**Work instructions**
Please retype the entries below exactly as they are written.

**The input**
□ □ □ □ □

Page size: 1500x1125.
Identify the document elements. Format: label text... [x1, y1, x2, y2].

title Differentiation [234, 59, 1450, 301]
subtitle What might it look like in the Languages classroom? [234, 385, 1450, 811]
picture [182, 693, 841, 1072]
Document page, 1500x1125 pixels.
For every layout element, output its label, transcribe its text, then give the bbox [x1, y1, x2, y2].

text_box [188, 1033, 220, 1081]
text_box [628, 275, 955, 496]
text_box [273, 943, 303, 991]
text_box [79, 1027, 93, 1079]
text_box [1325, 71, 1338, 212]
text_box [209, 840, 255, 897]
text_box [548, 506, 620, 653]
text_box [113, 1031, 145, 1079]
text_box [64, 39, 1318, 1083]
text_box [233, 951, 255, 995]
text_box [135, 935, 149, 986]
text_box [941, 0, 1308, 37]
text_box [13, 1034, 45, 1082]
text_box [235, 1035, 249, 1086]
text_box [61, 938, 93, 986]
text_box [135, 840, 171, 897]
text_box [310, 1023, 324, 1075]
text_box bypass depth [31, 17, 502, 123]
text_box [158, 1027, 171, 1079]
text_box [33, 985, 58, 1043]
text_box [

□ □ □ □ □

**Reply to the exercise**
Page size: 1500x1125.
Identify the document elements. Format: label text... [x1, y1, x2, y2].

title Differentiation [234, 59, 1450, 301]
subtitle What might it look like in the Languages classroom? [234, 385, 1450, 811]
picture [182, 693, 841, 1072]
Document page, 1500x1125 pixels.
For every layout element, output its label, transcribe its text, then give the bbox [x1, y1, x2, y2].

text_box [188, 1033, 220, 1081]
text_box [628, 275, 955, 496]
text_box [273, 943, 303, 991]
text_box [79, 1027, 93, 1079]
text_box [1325, 71, 1338, 212]
text_box [209, 840, 255, 897]
text_box [548, 506, 620, 653]
text_box [113, 1031, 145, 1079]
text_box [64, 39, 1318, 1083]
text_box [233, 951, 255, 995]
text_box [135, 935, 149, 986]
text_box [941, 0, 1308, 37]
text_box [13, 1034, 45, 1082]
text_box [235, 1035, 249, 1086]
text_box [61, 938, 93, 986]
text_box [135, 840, 171, 897]
text_box [310, 1023, 324, 1075]
text_box bypass depth [31, 17, 502, 123]
text_box [158, 1027, 171, 1079]
text_box [33, 985, 58, 1043]
text_box [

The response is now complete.